True, the US stayed away from the forum-so did its allies such as Japan, the Republic of Korea and the United Kingdom-but it sent a delegation at the last minute, and the UK sent its chancellor of the exchequer.

Despite being a keen observer of China for years, I first visited China only in 2017-to attend the First Belt and Road Forum for International Cooperation in Beijing. What I really liked about President Xi Jinping's opening speech was his emphasis on peace before prosperity. Xi knows that the world is tormented by conflicts and terrorism, which are threatening world peace, and hence the greater emphasis on peace.

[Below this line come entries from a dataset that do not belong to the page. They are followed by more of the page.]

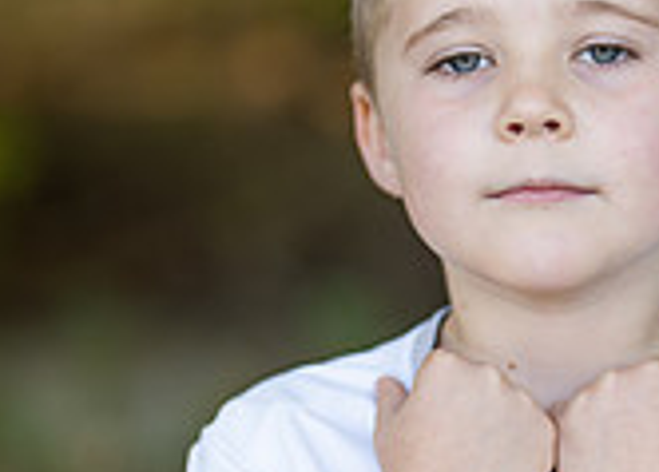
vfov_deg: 6.7
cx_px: 641
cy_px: 386
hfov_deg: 9.3
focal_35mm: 216
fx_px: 4048
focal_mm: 50
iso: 200
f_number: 1.2
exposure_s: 1/2000
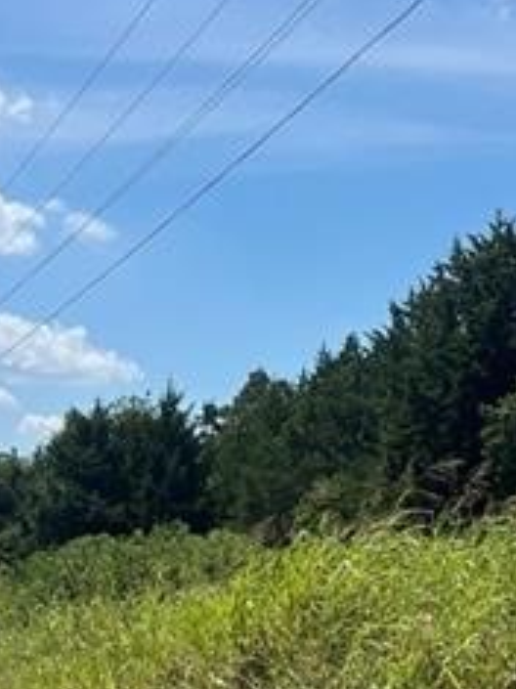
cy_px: 818
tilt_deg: -9.0
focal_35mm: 85
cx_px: 340
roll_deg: -0.8
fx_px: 1691
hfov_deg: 17.3
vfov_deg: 21.5
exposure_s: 1/4310
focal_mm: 5.1
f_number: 1.6
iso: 50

Another thing that struck me as very important was that Xi spent a large amount of time talking about China's history, how the ancient Silk Road connected China with other civilizations in Asia, Europe and Africa. With the Belt and Road Initiative, Xi has revived the Silk Road and China is leading the world toward a better future by improving infrastructure and connectivity.

Xi is also clear that Belt and Road projects have to be based on "partnerships", and mutual trust and respect, not the old-fashioned "alliances" championed by the US.

China's trade in goods with other Belt and Road countries reached $1.35 trillion in 2020, up 0.7 percent year-on-year, accounting for 29.1 percent of its total foreign trade. Also, China has signed 205 agreements on Belt and Road cooperation with 171 countries and international organizations, according to Chu Shijia, director of the Comprehensive Department of China's Ministry of Commerce.

Besides, China's total trade in goods with other Belt and Road countries topped $7.8 trillion from 2013 to 2019, with more than $110 billion in non-financial overseas direct investment. China has also invested billions of dollars in other bilateral and global initiatives, and sanctioned as humanitarian aid.

While the First Belt and Road Forum for International Cooperation in 2017 showcased China's growing global influence, the second one in 2019 consolidated its position at the figurehead of the developing world and an upholder of multilateralism and free trade. And in the two years since then, the Belt and Road Initiative has made even more remarkable achievements.